A little client update for you all, so we’re perfectly clear that they’re my people when I start yammering about them on (le) blog. This July, I started working for soprano Sondra Radvanovsky and composer Julia Wolfe. I’m also doing some consulting work for Chamber Music America, and am handling the PR for Cecilia Bartoli’s next album, Sacrificium, this fall. I told my colleagues at Decca that it really warmed my heart that they thought of me when an album about genital mutilation came along. We all have our special things.

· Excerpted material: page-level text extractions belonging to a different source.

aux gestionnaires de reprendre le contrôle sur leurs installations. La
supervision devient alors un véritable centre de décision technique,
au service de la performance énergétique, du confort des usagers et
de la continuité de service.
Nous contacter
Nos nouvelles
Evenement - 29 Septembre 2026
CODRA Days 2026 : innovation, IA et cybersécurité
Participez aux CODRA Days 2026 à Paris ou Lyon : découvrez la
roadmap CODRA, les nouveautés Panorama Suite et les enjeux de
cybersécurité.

Few things entertain me more than when publicists don’t tell people who their clients are. You’re the publicist: you should be putting your clients’ names out in the world as much as humanly possible! When I worked at IMG, I asked one publicist why his clients’ names weren’t on a website. “We want people to think our clients are getting all the press they’re getting on their own,” he answered. I almost see his point, but then…what the what? Is it some great badge of honor for an artist to get things on his or her own? Would an audience care if the artist they were seeing at, say, McCarter got to that stage without a manager? When I read a newspaper profile I don’t think, wow, good-on the publicist. Well actually I personally do think that, but that’s only because I’m PR-obsessed. The average Jane/Joe reading the Arts + Leisure section surely doesn’t care, they’re just presumably glad the piece happened.
Of course, as evidenced from a year of this blog, I don’t think anything should be kept secret, so perhaps I’m not the most unbiased person to speak on the subject.
Cee says
“I told my colleagues at Decca that it really warmed my heart that they thought of me when an album about genital mutilation came along.”
That’s definitely fulfills my quotient of daily laughs!